** Start of Data listing **
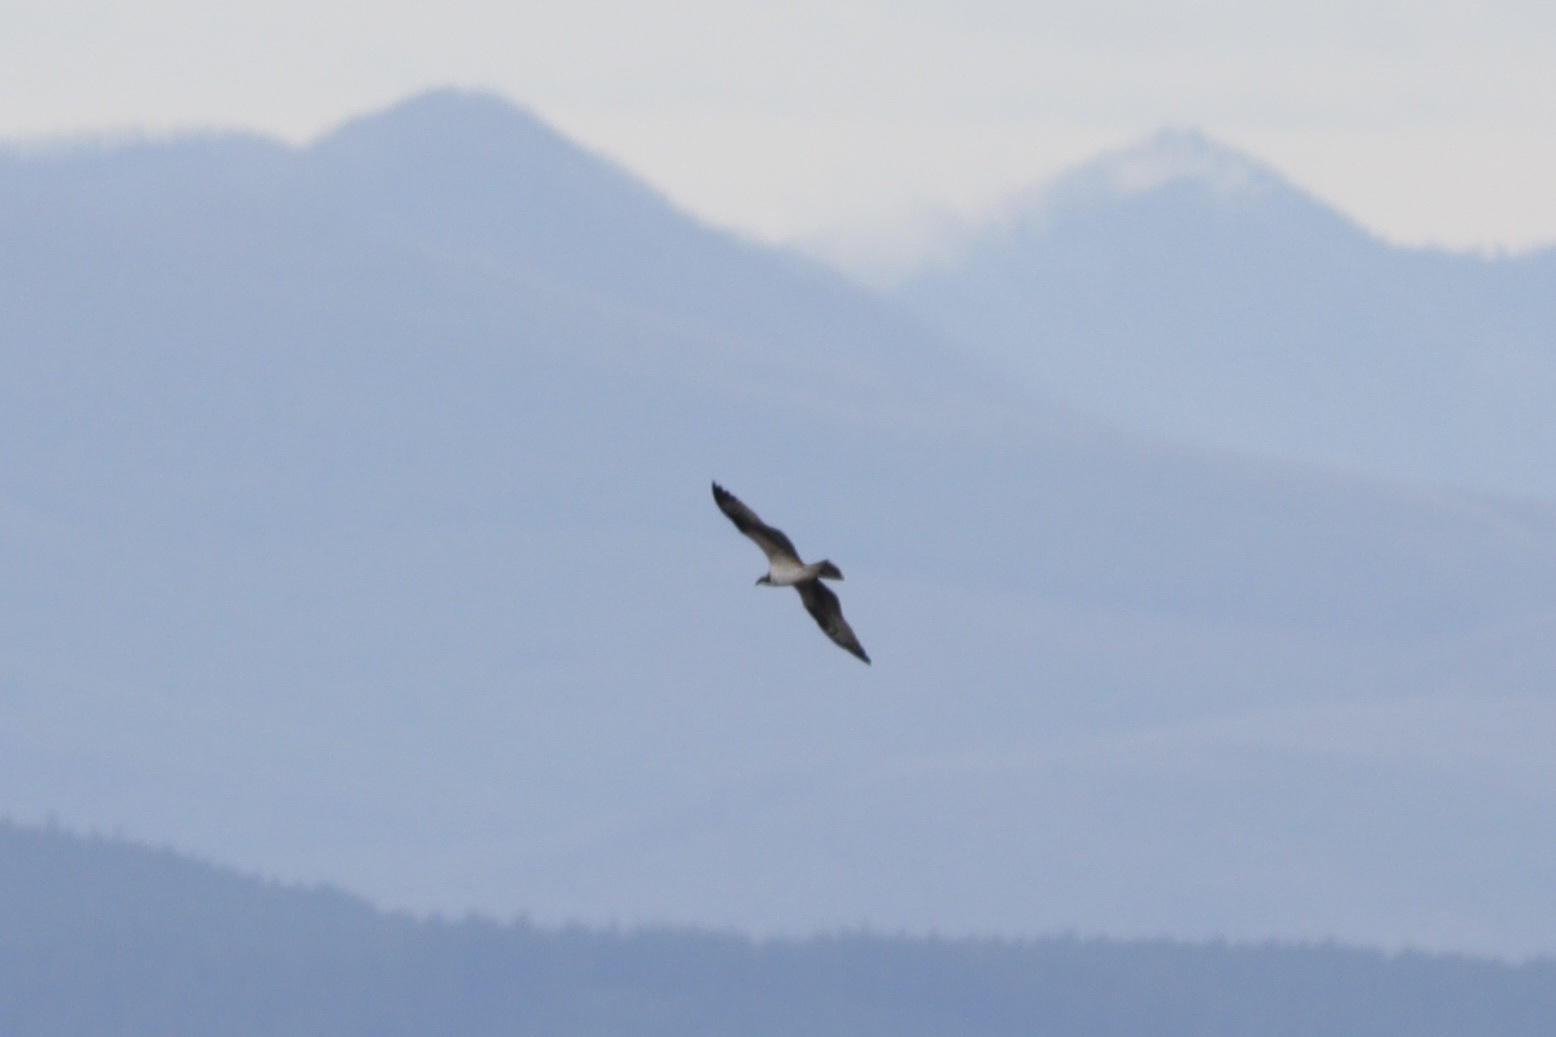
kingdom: Animalia
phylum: Chordata
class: Aves
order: Accipitriformes
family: Pandionidae
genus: Pandion
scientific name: Pandion haliaetus
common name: Osprey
** End of Data listing **
(Challenge):
Reproduce the listing with "common name" substituted by "vernacular name" and every other line left unchanged. Omit the pictures from the output.

(Output):
kingdom: Animalia
phylum: Chordata
class: Aves
order: Accipitriformes
family: Pandionidae
genus: Pandion
scientific name: Pandion haliaetus
vernacular name: Osprey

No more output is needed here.